With the new year well underway, it’s time to take note of the ways in which the housing market has changed since the last buying season, and how certain trends are expected to develop in the months ahead. Issues such as shifting affordability and tight inventories will likely continue to weigh heavily on real estate sales figures on the local, state, and national levels, and they’re issues agents will have to keep in mind when working on their marketing and business plans for 2017.
For instance, it’s expected that existing home sales will tick up about 1.9 percent – and those for new homes will jump 10 percent – over the course of 2017, despite declining affordability, according to the latest projection data from the National Association of Realtors. Indeed, it’s believed home prices will rise about 3.9 percent in the months ahead, while mortgage rates could climb as high as 4.5 percent over the same period. And because of these changes, it’s expected that the national homeownership rate will hit 63.5 percent, up slightly from the all-time low observed last year (just 62.9 percent).
Trends to monitor
The two age groups that are most likely to buy in the year to come are – perhaps not surprisingly – baby boomers and millennials, the NAR added. And the latter group seems to be particularly interested in buying in mid-sized cities in the Midwest, such as Madison, Wisconsin; Columbus, Ohio; Omaha, Nebraska; Des Moines, Iowa; and Minneapolis. Already these cities have larger shares of millennial homeownership than average, and that’s a trend that will probably continue to grow.
What could be problematic for existing home sales, though, is that rising rates might deter current homeowners from selling en masse, even as prices rise.

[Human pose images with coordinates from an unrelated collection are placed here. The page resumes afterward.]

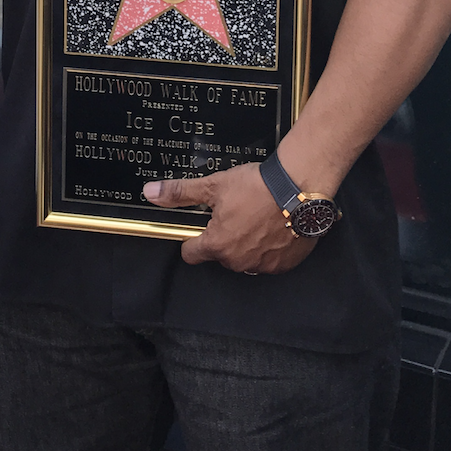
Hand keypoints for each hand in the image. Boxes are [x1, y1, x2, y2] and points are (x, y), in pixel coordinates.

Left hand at [142, 162, 315, 274]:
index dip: (192, 239)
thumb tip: (151, 193)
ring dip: (247, 243)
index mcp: (217, 246)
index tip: (199, 227)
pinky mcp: (286, 264)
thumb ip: (180, 193)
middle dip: (224, 237)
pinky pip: (270, 259)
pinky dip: (270, 246)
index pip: (191, 253)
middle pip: (220, 254)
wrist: (299, 188)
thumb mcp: (212, 185)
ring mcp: (264, 265)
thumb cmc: (257, 187)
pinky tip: (274, 225)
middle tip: (234, 212)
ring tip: (256, 216)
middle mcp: (239, 262)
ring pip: (246, 257)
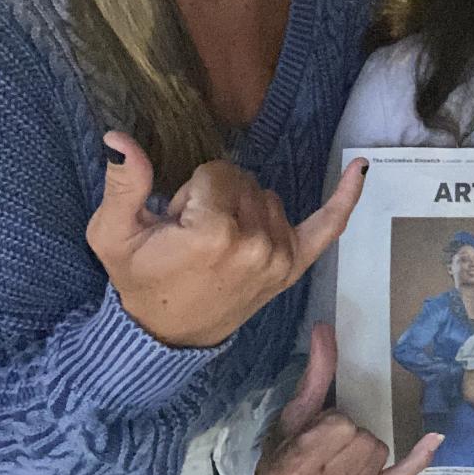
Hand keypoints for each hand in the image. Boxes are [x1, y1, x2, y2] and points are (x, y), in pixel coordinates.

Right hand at [87, 131, 366, 346]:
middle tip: (191, 237)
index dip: (190, 192)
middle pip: (243, 182)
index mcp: (215, 234)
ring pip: (268, 196)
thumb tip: (119, 138)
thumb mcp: (113, 235)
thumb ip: (124, 184)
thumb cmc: (140, 281)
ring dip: (243, 208)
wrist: (165, 336)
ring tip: (216, 244)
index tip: (176, 223)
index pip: (215, 173)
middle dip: (214, 198)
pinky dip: (345, 196)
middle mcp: (257, 244)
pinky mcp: (295, 265)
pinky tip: (360, 167)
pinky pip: (328, 224)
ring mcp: (281, 256)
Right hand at [255, 323, 442, 474]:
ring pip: (378, 451)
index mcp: (295, 465)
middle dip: (349, 432)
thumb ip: (314, 375)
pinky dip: (417, 459)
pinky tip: (434, 438)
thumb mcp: (291, 416)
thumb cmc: (281, 456)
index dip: (331, 420)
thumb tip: (325, 328)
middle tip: (328, 443)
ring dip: (365, 446)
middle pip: (362, 439)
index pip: (339, 425)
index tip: (316, 429)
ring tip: (340, 455)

As such, many markets could see inventories continue to shrink or at least stay at their current low levels in the year to come.
“We don’t expect the outcome of the election to have a direct impact on the health of the housing market or economy as we close out 2016. However, the 40 basis points increase in rates in the days following the election has caused us to increase our interest rate prediction for next year,” said Jonathan Smoke, chief economist for realtor.com. “With more than 95 percent of first-time home buyers dependent on financing their home purchase, and a majority of first-time buyers reporting one or more financial challenges, the uptick we’ve already seen may price some first-timers out of the market.”
Meanwhile, it seems that the local housing markets most likely to flourish in the year ahead are suburban regions, according to MarketWatch. Indeed, about 80 percent of all residential growth is expected to happen in these communities in particular, up from the rate of 71 percent seen from 2010 to 2015. Meanwhile, urban areas will only see about 15 percent growth during this time, leaving the remaining 5 percent in more rural areas.
The more real estate professionals can do to get out in front of these trends and make sure their approaches in local markets meet shifting expectations among buyers and sellers, the more likely they will be to enjoy long-term success in 2017 and beyond.